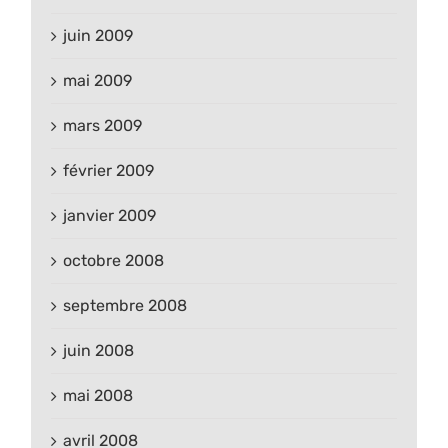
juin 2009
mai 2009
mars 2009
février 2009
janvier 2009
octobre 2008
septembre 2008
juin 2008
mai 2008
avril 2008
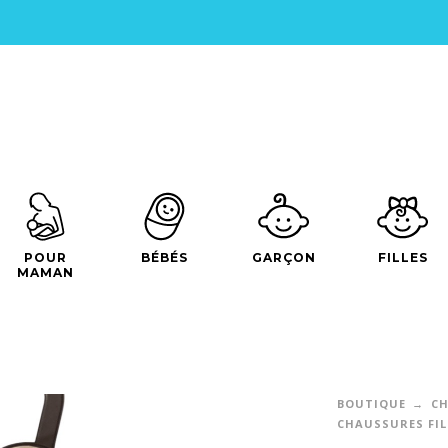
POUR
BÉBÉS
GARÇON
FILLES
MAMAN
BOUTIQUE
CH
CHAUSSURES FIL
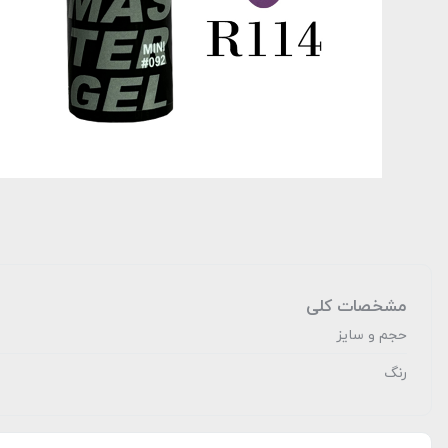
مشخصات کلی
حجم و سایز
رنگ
————
**Action item**
Output nothing except an exact copy of the records above, with the images left out.

**Answer to this problem**
juin 2009
mai 2009
mars 2009
février 2009
janvier 2009
octobre 2008
septembre 2008
juin 2008
mai 2008
avril 2008
POUR
BÉBÉS
GARÇON
FILLES
MAMAN
BOUTIQUE
CH
CHAUSSURES FIL
مشخصات کلی
حجم و سایز
رنگ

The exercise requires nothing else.